Imagine you are meeting a friend for lunch. You arrive early and are seated at a table. Your friend enters the restaurant, and before she’s even said a word, you can tell she’s had a rough day. How? Because humans are naturally equipped to read body language. Body language is part of nonverbal communication, and your audience members speak it fluently. That means speakers need to be aware of what our body language is saying when we present.
One of the foremost researchers on body language, Harvard Business School social psychologist Amy Cuddy tells us that we evaluate speakers based on two things: warmth and confidence.
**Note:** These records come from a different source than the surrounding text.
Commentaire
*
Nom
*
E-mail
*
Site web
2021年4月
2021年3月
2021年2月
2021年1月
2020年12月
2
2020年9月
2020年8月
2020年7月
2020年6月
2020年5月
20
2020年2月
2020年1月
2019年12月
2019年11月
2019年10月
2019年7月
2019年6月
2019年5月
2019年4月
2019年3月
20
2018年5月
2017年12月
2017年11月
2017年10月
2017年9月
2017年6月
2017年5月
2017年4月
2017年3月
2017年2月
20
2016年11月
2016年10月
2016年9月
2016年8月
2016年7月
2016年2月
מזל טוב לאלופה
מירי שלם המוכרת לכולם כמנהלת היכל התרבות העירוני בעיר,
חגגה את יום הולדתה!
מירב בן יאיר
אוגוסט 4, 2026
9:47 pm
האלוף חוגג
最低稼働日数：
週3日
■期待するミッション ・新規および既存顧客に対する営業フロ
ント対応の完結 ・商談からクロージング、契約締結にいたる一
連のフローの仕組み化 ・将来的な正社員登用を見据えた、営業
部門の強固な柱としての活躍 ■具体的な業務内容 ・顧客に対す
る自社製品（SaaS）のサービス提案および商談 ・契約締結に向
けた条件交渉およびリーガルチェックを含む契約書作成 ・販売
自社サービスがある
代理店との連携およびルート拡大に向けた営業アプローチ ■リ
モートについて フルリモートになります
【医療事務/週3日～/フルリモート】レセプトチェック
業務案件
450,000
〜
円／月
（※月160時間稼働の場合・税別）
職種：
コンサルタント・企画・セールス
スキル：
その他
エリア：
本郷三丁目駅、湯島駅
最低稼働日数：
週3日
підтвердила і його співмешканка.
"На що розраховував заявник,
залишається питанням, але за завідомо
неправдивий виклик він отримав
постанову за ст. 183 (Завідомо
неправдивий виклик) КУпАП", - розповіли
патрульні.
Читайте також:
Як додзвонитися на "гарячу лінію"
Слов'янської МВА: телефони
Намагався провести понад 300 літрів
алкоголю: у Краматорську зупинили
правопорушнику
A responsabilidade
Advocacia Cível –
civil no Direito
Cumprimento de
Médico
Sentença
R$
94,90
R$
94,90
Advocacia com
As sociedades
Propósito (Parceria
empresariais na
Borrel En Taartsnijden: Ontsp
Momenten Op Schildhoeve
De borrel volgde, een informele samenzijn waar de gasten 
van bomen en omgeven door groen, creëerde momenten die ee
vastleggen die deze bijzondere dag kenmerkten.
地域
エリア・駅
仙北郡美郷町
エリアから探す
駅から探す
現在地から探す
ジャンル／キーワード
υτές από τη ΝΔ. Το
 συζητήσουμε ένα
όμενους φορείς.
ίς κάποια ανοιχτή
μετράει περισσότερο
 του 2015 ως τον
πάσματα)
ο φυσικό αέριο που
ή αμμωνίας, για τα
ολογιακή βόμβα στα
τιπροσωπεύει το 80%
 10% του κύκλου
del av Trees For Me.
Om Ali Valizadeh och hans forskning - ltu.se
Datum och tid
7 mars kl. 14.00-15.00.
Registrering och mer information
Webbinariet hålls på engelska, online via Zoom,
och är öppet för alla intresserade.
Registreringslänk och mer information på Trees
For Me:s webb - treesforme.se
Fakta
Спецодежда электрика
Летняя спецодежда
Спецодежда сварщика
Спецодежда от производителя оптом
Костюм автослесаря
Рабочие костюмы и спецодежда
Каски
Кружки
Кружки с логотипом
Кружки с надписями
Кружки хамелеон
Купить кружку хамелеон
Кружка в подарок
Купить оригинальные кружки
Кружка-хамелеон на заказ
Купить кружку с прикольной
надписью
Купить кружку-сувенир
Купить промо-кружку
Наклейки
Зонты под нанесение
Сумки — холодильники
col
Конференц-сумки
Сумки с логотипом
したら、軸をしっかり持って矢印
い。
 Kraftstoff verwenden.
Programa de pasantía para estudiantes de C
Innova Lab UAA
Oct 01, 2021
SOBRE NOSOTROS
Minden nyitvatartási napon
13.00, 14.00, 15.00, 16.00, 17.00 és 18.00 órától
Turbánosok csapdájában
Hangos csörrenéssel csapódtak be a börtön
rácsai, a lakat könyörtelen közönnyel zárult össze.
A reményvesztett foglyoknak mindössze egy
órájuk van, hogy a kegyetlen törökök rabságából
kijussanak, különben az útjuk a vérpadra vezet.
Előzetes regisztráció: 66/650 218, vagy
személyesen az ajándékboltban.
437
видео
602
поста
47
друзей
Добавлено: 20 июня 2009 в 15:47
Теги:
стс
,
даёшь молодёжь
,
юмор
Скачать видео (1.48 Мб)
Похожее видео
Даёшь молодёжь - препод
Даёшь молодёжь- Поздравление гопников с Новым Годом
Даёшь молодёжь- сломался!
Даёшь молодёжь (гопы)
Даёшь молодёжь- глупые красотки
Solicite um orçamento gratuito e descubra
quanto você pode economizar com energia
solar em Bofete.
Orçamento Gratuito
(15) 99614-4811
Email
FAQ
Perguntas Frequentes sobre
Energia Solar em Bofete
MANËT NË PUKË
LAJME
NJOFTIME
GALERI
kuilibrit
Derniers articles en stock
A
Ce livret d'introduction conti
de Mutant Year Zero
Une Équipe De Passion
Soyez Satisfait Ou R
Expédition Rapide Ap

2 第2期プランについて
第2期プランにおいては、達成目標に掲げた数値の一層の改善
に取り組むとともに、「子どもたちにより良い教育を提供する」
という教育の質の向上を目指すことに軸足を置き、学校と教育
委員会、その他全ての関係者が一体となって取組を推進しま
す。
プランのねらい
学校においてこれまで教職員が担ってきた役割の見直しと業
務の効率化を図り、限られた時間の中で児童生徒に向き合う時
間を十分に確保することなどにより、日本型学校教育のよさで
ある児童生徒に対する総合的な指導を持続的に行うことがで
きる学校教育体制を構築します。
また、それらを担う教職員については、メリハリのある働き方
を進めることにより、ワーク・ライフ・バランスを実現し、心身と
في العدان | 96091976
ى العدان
She says we ask, “Do I like this person (warmth/trustworthiness)? And do I respect this person (power/competence)?” And while many of us might concentrate on displaying power first, Cuddy says that’s not what matters most to the audience. “People … make inferences of trustworthiness and warmth before competence and power … You have to connect with people and build trust before you can influence or lead them. Trust is the conduit for influence.”
Displaying Warmth
Warmth is the characteristic of displaying likeability and trustworthiness. A warm speaker is one who doesn’t seem egotistical or manipulative, but who has sincere concern for the well-being of the audience. A genuine smile can go a long way to portraying warmth. In fact, the association for psychological science notes that “some researchers now believe that genuine smiles are not transient sparks of emotion but rather clear windows into a person’s core disposition.” In other words, those speakers who smile genuinely show the audience they can be trusted. Aside from smiling, direct eye contact and visible and open hands can also help to communicate warmth.
Displaying Confidence
Now that you’ve gained the audience’s trust by showing warmth, you have to display confidence if you want to influence and lead them. To do this, begin speaking with a strong posture: stand with your feet about hips’ distance apart, keep your back straight, your head up, and your shoulders back. Avoid stiff movements, hands in your pockets, looking down at the floor, and crossing your arms or your feet. The key is to demonstrate your credibility into addition to your warmth. Speakers should be careful to avoid the pitfall of many politicians who, in an attempt to portray confidence, instead portray dominance or an alpha-ego. Cuddy cautions that using “cowboy moves” and power poses while presenting can undermine the trust you need to build.
For more information on body language, watch Amy Cuddy’s full TED talk on body language below.
As speakers, we can study and practice how to portray warmth and confidence, but our most important goal should be to become speakers who are both warm and confident whenever and wherever we are communicating.